What is needed. Copy the listing from the line with "pose: elev=243.9 azim=167.2" up to and including the line with "Dot at: (187, 181)", replacing "roll" with "spin" and leaving everything else the same. Omit the pictures from your copy.

Records for this task.
──────────
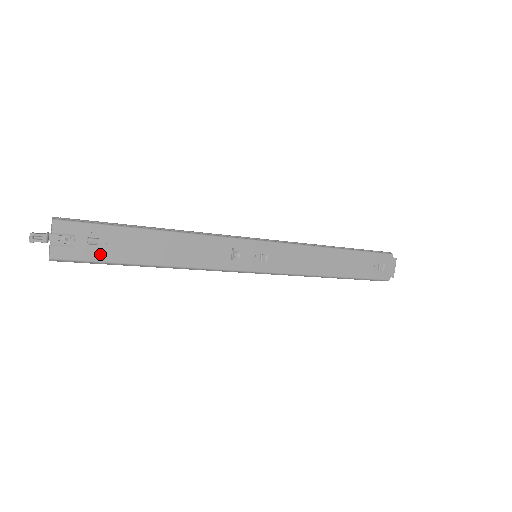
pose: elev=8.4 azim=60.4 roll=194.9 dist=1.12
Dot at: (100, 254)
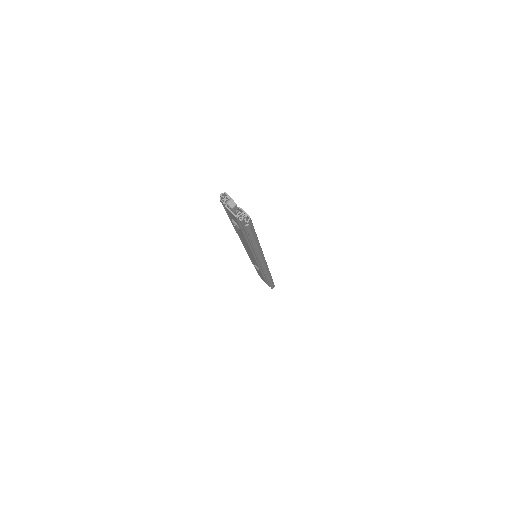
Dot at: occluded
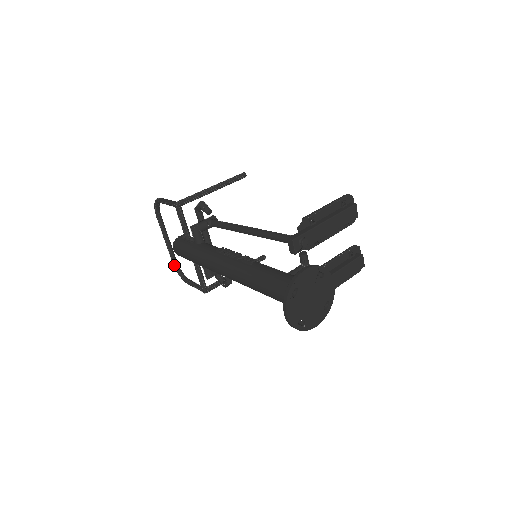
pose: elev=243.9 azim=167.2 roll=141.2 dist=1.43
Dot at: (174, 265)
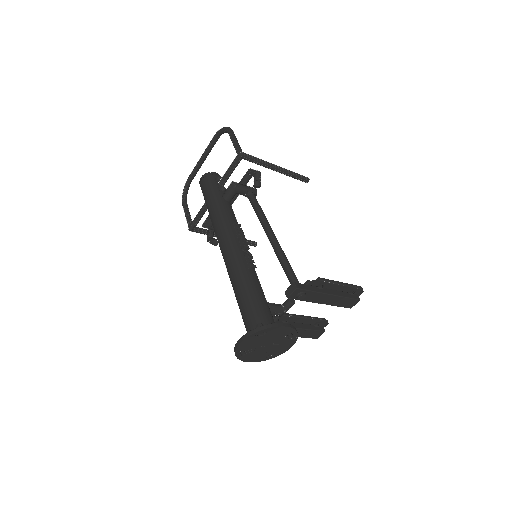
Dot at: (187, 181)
──────────
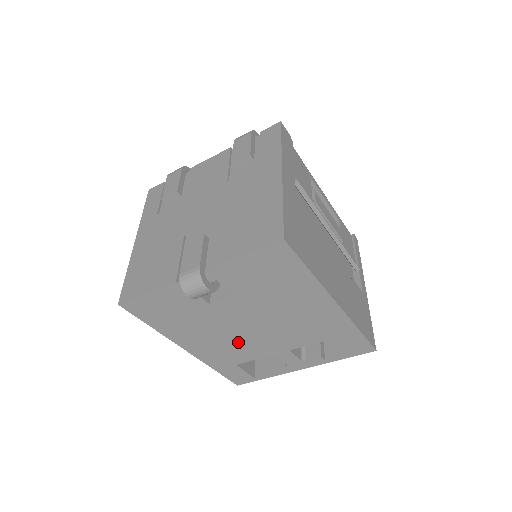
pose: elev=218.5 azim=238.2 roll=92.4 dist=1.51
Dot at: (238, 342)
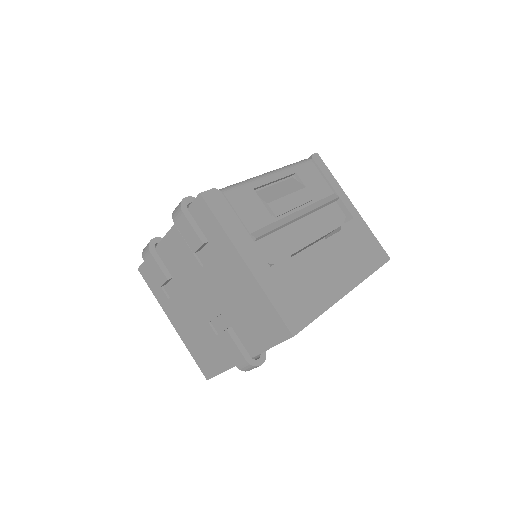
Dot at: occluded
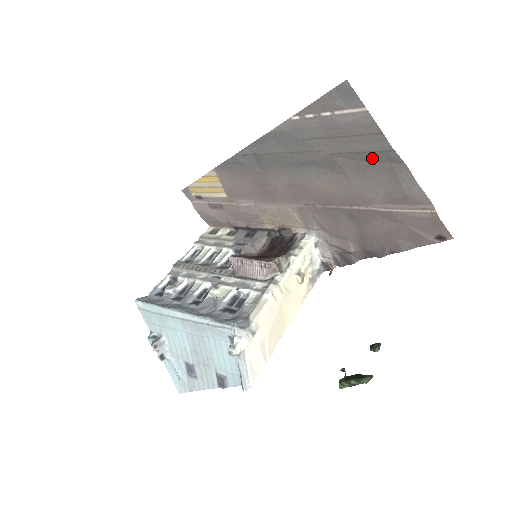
──────────
Complete output.
pose: elev=243.9 azim=167.2 spin=141.2 dist=1.43
Dot at: (174, 265)
Dot at: (187, 181)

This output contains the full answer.